Passage shown =>
——

"Hollywood Swinging" is a 1974 song by R&B/funk band Kool & the Gang from their album Wild and Peaceful. It was written by Robert "Kool" Bell, Ronald Bell, George M. Brown, Robert "Spike" Mickens, Claydes Charles Smith, Dennis R. Thomas and Rick A. Westfield.

"Hollywood Swinging" was the group's first number one R&B single, reaching that position in June 1974.  The single was a successful crossover hit, peaking at number 6 on the Billboard Hot 100 singles chart as well.

In a 2015 interview Nile Rodgers stated that Chic's 1979 song "Good Times" was partly inspired by "Hollywood Swinging". Rodgers also stated he is the cousin of Robert Mickens.

Track listing

De-Lite Records – DE-561:

Critical reception
Record World said "These guys have to be funk personified. Make way for their next million seller."

——

Action item => Rewrite the passage about "Hollywood Swinging" between "In a 2015 interview" and "of Robert Mickens.", inclusive, replacing "interview" with "conversation".

Dataset excerpts =>

——

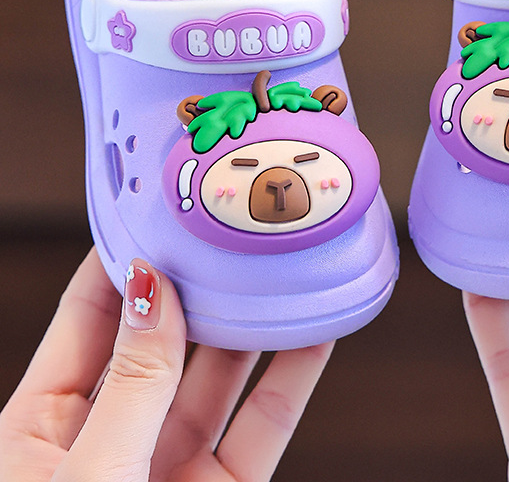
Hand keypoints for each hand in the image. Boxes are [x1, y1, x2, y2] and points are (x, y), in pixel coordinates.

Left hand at [0, 249, 332, 481]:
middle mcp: (108, 435)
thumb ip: (133, 382)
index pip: (90, 314)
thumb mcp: (85, 475)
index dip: (124, 256)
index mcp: (40, 426)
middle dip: (201, 282)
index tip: (164, 205)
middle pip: (163, 336)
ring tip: (285, 266)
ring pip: (218, 376)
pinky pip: (262, 425)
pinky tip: (316, 335)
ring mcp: (166, 464)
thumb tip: (154, 288)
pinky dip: (291, 380)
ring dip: (254, 322)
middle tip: (238, 226)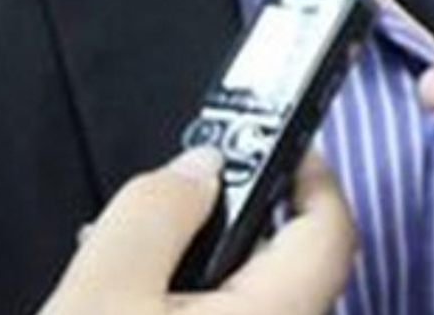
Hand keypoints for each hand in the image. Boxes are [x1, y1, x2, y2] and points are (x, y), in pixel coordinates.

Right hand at [39, 146, 355, 314]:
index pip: (331, 230)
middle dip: (234, 229)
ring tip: (124, 274)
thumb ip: (157, 210)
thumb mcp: (102, 292)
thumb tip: (205, 168)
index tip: (274, 141)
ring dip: (200, 282)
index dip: (311, 174)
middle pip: (286, 272)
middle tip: (171, 210)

——

Written answer =>
In a 2015 conversation Nile Rodgers stated that Chic's 1979 song "Good Times" was partly inspired by "Hollywood Swinging". Rodgers also stated he is the cousin of Robert Mickens.